Les temps sont durs pour les créateurs et inventeurs du Québec qui tentent de bâtir les entreprises de demain. Le capital-risque investi dans leurs idées n'a atteint que 349 millions de dollars en 2008, la pire performance depuis 1996.

«Avec les nouvelles économiques qu'on voit aux États-Unis et au Canada, ça aurait été surprenant qu'on vous annonce des résultats extraordinaires aujourd'hui», a annoncé d'entrée de jeu Kirk Falconer, directeur de la recherche, investissement privé, chez Thomson Reuters, la firme qui a compilé les données.

 

Le président de Réseau Capital, l'association du capital-risque au Québec, a qualifié la situation «d'alarmante». «On ne s'attend pas à une reprise significative avant 2010», a dit François Chaurette, qui croit que nombre d'entreprises en démarrage ne traverseront pas le désert.

Difficile de dénicher de bonnes nouvelles dans les chiffres présentés hier.
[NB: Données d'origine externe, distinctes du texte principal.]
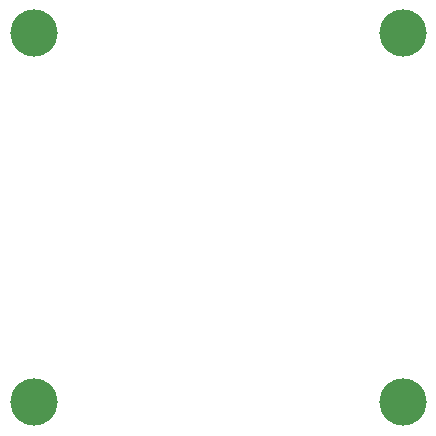
<source format=gts>
G04 #@! TF.GenerationSoftware,KiCad,Pcbnew,7.0.6*
G04 #@! TF.CreationDate,2024-05-06T23:54:56+03:00*
G04 #@! TF.ProjectId,board-holder,626f6172-642d-4686-9f6c-6465722e6b69,rev?*
G04 #@! TF.SameCoordinates,Original*
G04 #@! TF.FileFunction,Soldermask,Top*
G04 #@! TF.FilePolarity,Negative*
%FSLAX46Y46*%
G04 Gerber Fmt 4.6, Leading zero omitted, Abs format (unit mm)*
G04 Created by KiCad (PCBNEW 7.0.6) date 2024-05-06 23:54:56*
%MOMM*%
%LPD*%
G01*
G04 APERTURE LIST*
%ADD10C,4.000000*%
G04 APERTURE END LIST*
D10*
X99650965Y-130092893D03*
X99650965Y-98892893D03*
X130850965Y-98892893D03*
X130850965Y-130092893D03*
M02*

</source>
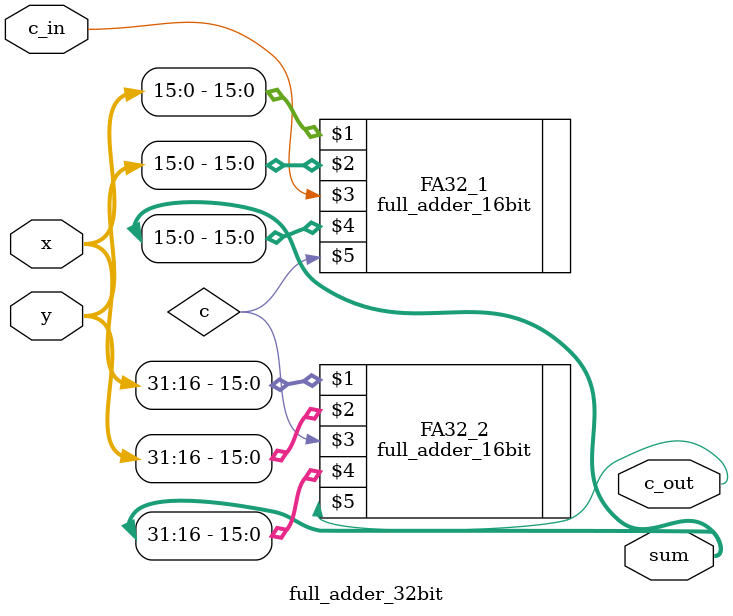
<source format=v>
`timescale 1ns / 1ps


module full_adder_32bit(x, y, c_in, sum, c_out);
input [31:0] x, y;
input c_in;
output [31:0] sum;
output c_out;

wire c;


full_adder_16bit FA32_1(x[15:0], y[15:0], c_in, sum[15:0], c);
full_adder_16bit FA32_2(x[31:16], y[31:16], c, sum[31:16], c_out);

endmodule

</source>
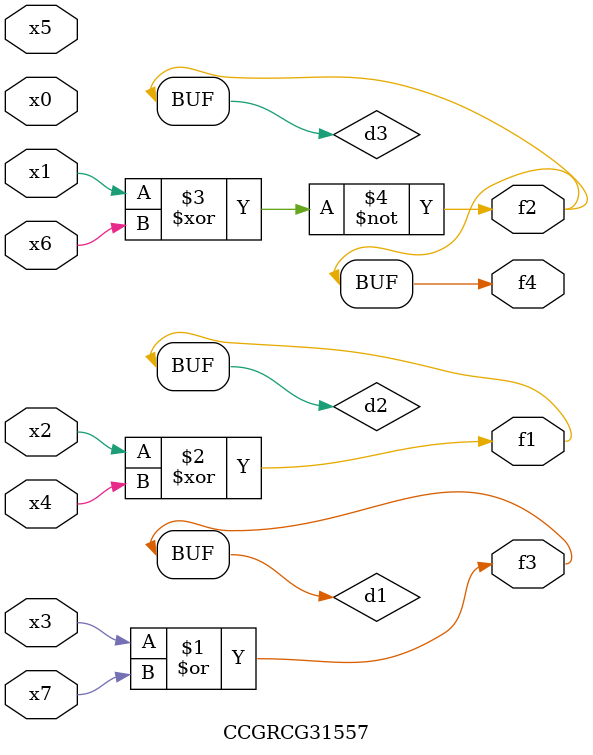
<source format=v>
module CCGRCG31557(
	input x0, x1, x2, x3, x4, x5, x6, x7,
	output f1, f2, f3, f4
);

	wire d1, d2, d3;

	or (d1, x3, x7);
	xor (d2, x2, x4);
	xnor (d3, x1, x6);
	assign f1 = d2;
	assign f2 = d3;
	assign f3 = d1;
	assign f4 = d3;
endmodule

</source>
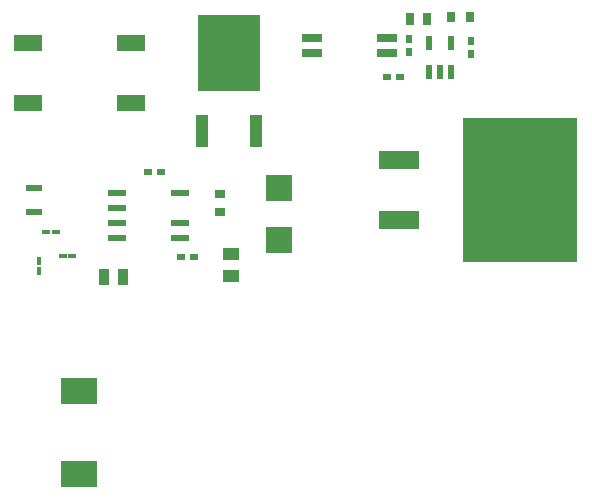
<source format=gtp>
G04*
G04 #@! TF.GenerationSoftware,Altium Limited,Altium Designer,22.2.1 (43)*
G04*
G04 Layer_Color=8421504*
%FSLAX23Y23*%
%MOIN*%
G70*
G04*
G04 #@! TF.SameCoordinates,8410DD60-BE5F-4665-B969-63B9D7D5DCD7*
G04*
G04*
G04 #@! TF.FilePolarity,Positive*
G04*
G01*
G75*
%ADD15R,0.058X0.024*%
%ADD16R,0.065X0.026*%
%ADD17R,0.030X0.024*%
%ADD18R,0.024X0.047*%
%ADD19R,0.031X0.037*%
%ADD20R,0.024X0.030*%
%ADD21R,0.031X0.039*%
%ADD22R,0.061X0.024*%
%ADD23R,0.093X0.053*%
%ADD24R,0.039X0.108*%
%ADD25R,0.209X0.256*%
%ADD26R,0.037X0.031*%
%ADD27R,0.384X0.480*%
%ADD28R,0.138X0.063*%
%ADD29R,0.122X0.087*%
%ADD30R,0.085X0.087*%
%ADD31R,0.036X0.057*%
%ADD32R,0.016X0.025*%
%ADD33R,0.025X0.016*%
%ADD34R,0.055X0.039*%
D15*
X185Y1211D02*
D03*
Y1289D02*
D03*
D16*
X1109Y1740D02*
D03*
Y1790D02*
D03*
X1361D02*
D03*
Y1740D02*
D03*
D17*
X1403Y1660D02*
D03*
X1360D02*
D03*
X563Y1345D02*
D03*
X607D02*
D03*
X717Y1060D02*
D03*
X673D02*
D03*
D18*
X1500Y1677D02*
D03*
X1537D02*
D03*
X1575D02*
D03*
Y1775D02*
D03*
X1500D02*
D03*
D19*
X1636Y1860D02*
D03*
X1574D02*
D03*
D20*
X1640Y1782D02*
D03*
Y1738D02*
D03*
X1435Y1787D02*
D03*
Y1743D02*
D03*
D21*
X1493Y1855D02*
D03*
X1437D02*
D03*
D22*
X459Y1275D02*
D03*
Y1225D02*
D03*
Y1175D02*
D03*
Y1125D02*
D03*
X671D02*
D03*
Y1175D02*
D03*
Y1275D02*
D03*
D23*
X164Y1775D02*
D03*
Y1575D02*
D03*
X506D02*
D03*
Y1775D02*
D03*
D24*
X745Y1482D02*
D03*
X925D02*
D03*
D25*
X835Y1740D02*
D03*
D26*
X805Y1209D02*
D03*
Y1271D02*
D03*
D27*
X1805Y1285D02*
D03*
D28*
X1400Y1385D02*
D03*
Y1185D02*
D03*
D29*
X335Y337D02*
D03*
Y613D02*
D03*
D30*
X1000Y1292D02*
D03*
Y1118D02*
D03*
D31*
X418Y995D02*
D03*
X482D02*
D03*
D32*
X200Y1046D02*
D03*
Y1014D02*
D03*
D33*
X279Y1065D02*
D03*
X311D02*
D03*
X256Y1145D02*
D03*
X224D02*
D03*
D34*
X840Y1072D02*
D03*
Y998D02*
D03*
M02*

</source>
Les investissements en capital-risque ont dégringolé de 46% au Québec en 2008 par rapport à un an auparavant (comparativement à des baisses de 36% dans l'ensemble du Canada et de 8% aux États-Unis).

Les Américains, qui se faisaient de plus en plus présents dans les entreprises québécoises depuis trois ans, ont soudainement plié bagage. Leurs investissements ont chuté de 62% pour atteindre leur plus bas niveau en cinq ans.

Le hic, c'est que «les investissements étrangers sont cruciaux pour conclure des grosses transactions au Québec», a expliqué Kirk Falconer, de Thomson Reuters. En 2008, seule la biotech montréalaise Gemin X Pharmaceuticals a décroché un magot vraiment important, raflant 38 millions de dollars d'un consortium d'investisseurs dirigé justement par un fonds américain.

Le démarrage délaissé

Les entreprises en début de croissance ont été particulièrement affectées par les baisses de financement. Malgré le contexte difficile, les entreprises en stade avancé ont même réussi à rafler 50% plus d'argent que l'an dernier. À l'autre bout du spectre, les boîtes en démarrage voyaient leurs fonds s'effriter de 30%, tandis que celles en début de croissance encaissaient une baisse de 70%.

«Le problème, c'est qu'il faut financer les entreprises en démarrage aujourd'hui si on veut avoir des entreprises en stade avancé dans quelques années», dit François Chaurette, président de Réseau-Capital.

Une biotech comme Alethia, qui travaille à découvrir de nouveaux médicaments contre le cancer, subit de plein fouet ces baisses de financement. Après fait une série de découvertes prometteuses, la boîte montréalaise cherche maintenant 20 millions de dollars pour tester ses produits sur des patients.

«Les entreprises cotées en Bourse ont tellement perdu de valeur qu'elles deviennent soudainement très intéressantes pour les fonds de capital-risque américains, explique le président, Yves Cornelier. C'est une nouvelle concurrence qui fait que les entreprises comme nous sont un peu délaissées.»

M. Cornelier avoue avoir déjà des «plans de contingence» à appliquer s'il ne parvient pas à dénicher le financement. Il espère aussi pouvoir vendre des licences sur certains de ces produits à des entreprises plus grandes pour aller chercher de l'argent.

Les entreprises en sciences de la vie ont été les grandes perdantes de la cuvée 2008, encaissant une dégringolade du financement de 56%. Les entreprises du secteur technologique s'en sont mieux sorties avec une baisse de 25%.

Frank Béraud, directeur aux politiques et développement stratégique chez Bioquébec, a rappelé hier que les deux tiers des entreprises de biotechnologies québécoises n'ont pas assez d'argent pour survivre un an, et que 25% en ont à peine assez pour tenir trois mois.

Le seul signe positif provient des fonds privés canadiens, qui se sont moins retirés du marché que les autres (baisse de 26% en 2008). M. Chaurette espère qu'ils pourront profiter du retrait des fonds américains pour dénicher de meilleures occasions d'investissement et prendre de l'importance dans le paysage du capital-risque au pays.